若年性認知症の世界的有病率~メタ解析

提供元:ケアネット

印刷ボタン

公開日:2021/09/01

 

 認知症の症状が65歳以前に発現する若年性認知症については、信頼できる推定有病率が明らかとなっていない。有病率の推定は、政策立案時に適切な医療環境を組織するうえで必要となる。オランダ・マーストリヒト大学のStevie Hendriks氏らは、若年性認知症の世界的有病率の推定を試みた。JAMA Neurology誌オンライン版2021年7月19日号の報告。

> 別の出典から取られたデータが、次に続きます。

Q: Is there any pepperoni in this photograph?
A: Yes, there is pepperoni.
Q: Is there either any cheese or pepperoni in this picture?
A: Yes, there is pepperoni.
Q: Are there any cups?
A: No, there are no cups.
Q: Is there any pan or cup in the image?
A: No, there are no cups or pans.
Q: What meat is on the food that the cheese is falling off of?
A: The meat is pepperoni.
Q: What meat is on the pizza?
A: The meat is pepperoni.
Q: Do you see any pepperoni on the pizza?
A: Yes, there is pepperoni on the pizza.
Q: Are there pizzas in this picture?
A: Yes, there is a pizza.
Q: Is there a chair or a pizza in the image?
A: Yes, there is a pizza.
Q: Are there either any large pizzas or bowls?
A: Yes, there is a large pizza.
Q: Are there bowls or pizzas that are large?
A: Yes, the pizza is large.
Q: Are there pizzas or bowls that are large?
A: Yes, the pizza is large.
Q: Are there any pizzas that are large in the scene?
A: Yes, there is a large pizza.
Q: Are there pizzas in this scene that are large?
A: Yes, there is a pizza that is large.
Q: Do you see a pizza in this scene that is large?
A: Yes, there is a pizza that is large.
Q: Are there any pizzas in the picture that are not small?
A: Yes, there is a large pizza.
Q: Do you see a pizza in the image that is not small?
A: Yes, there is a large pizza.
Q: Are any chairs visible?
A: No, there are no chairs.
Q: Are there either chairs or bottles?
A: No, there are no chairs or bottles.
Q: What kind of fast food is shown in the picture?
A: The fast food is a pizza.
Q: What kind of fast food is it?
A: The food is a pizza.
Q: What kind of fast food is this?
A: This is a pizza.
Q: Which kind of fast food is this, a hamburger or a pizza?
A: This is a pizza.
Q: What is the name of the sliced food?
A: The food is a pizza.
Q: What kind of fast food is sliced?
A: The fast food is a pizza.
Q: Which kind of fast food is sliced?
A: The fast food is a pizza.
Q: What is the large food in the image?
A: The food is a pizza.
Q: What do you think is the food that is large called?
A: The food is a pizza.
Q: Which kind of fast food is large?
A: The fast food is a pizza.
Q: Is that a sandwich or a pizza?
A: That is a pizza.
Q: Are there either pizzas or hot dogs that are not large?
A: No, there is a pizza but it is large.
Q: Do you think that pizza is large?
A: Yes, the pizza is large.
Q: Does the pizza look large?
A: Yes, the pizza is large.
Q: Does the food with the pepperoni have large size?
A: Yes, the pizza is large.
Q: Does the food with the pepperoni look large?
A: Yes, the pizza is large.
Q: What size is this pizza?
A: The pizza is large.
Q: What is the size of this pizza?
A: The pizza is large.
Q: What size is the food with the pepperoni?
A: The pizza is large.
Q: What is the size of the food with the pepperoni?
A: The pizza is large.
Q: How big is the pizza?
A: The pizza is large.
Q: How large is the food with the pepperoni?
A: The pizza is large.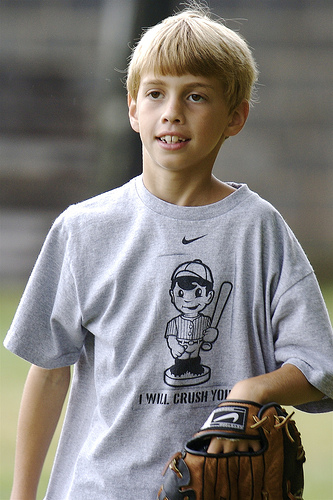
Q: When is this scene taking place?
A: Daytime.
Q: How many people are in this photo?
A: One.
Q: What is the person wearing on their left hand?
A: Catchers glove.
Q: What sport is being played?
A: Baseball.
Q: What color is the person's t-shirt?
A: Grey and black.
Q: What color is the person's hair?
A: Blonde.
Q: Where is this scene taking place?
A: On a baseball field.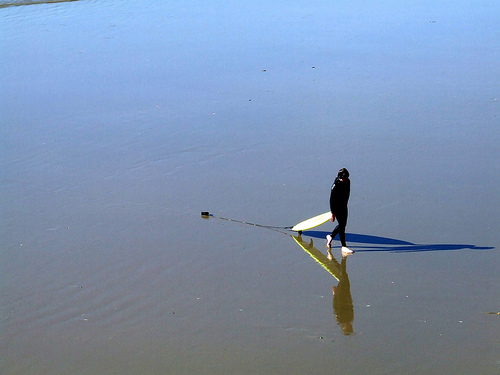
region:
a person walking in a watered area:
[164, 120, 417, 300]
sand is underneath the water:
[133, 250, 465, 374]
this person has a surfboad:
[190, 144, 424, 276]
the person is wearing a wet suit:
[318, 163, 360, 258]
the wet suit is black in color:
[323, 178, 363, 245]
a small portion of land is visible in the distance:
[1, 1, 86, 35]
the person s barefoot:
[326, 230, 352, 254]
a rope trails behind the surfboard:
[210, 204, 284, 245]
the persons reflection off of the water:
[294, 232, 371, 341]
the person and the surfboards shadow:
[308, 228, 493, 270]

 1990年1月~2020年3月に公表された若年性認知症の有病率に関する人口ベースの研究を、PubMed、Embase、CINAHL、PsycInfoのデータベースよりシステマティックに検索した。65歳未満の認知症有病率に関するデータを含む研究を独立した2人のレビュアーによりスクリーニングし、システマティックレビューおよびメタ解析を実施した。30~34歳から60~64歳まで、5歳刻みの年齢層における若年性認知症の有病率を推定した。有病率の推定値をプールするため、変量効果メタ解析を実施した。結果は、世界標準人口による年齢調整を行った。性別、認知症サブタイプ、研究デザイン、世界銀行の分類に基づく経済状態によるサブグループ分析およびメタ解析により、不均一性を評価した。主要アウトカムは、5歳刻みの年齢層における若年性認知症の推定有病率とした。

 主な結果は以下のとおり。

・95件の研究についてシステマティックレビューを行い、74件(276万379例)をメタ解析に含めた。
・研究は、主に欧州で実施されており、アジア、北米、オセアニアでの研究は、より高年齢層が対象であった。
・人口10万人当たりの年齢調整推定有病者数は、30~34歳で1.1人、60~64歳で77.4人であった。
・30~64歳の人口10万人当たりの年齢調整推定有病者数は119.0人であり、世界の30~64歳の有病者数では390万人に相当する。
・サブグループ解析では、男女の有病率は類似していた。
 ●男性の粗推定値:人口10万人当たり216.5人
 ●女性の粗推定値:人口10万人当たりの293.1人
・一方、高所得国では、高中所得国および低中所得国と比較し、有病率が低かった。
 ●高所得国の粗推定値:人口10万人当たり663.9人
 ●高中所得国の粗推定値:人口10万人当たり1,873.6人
 ●低中所得国の粗推定値:人口10万人当たり764.2人
・メタ解析では、研究間の不均一性に年齢範囲(p<0.001)、サンプルサイズ(p<0.001)、研究デザイン(p=0.02)が有意な影響を及ぼしていることが示唆された。

 著者らは「30~64歳における若年性認知症の年齢調整推定有病率は、人口10万人当たり119.0人であることが本システマティックレビューおよびメタ解析により明らかとなったが、低所得国やより若年層での有病率を推定するには、依然として不十分なままであった。これらの結果は、政策立案時に適切な医療環境を組織するうえで役立つであろう」としている。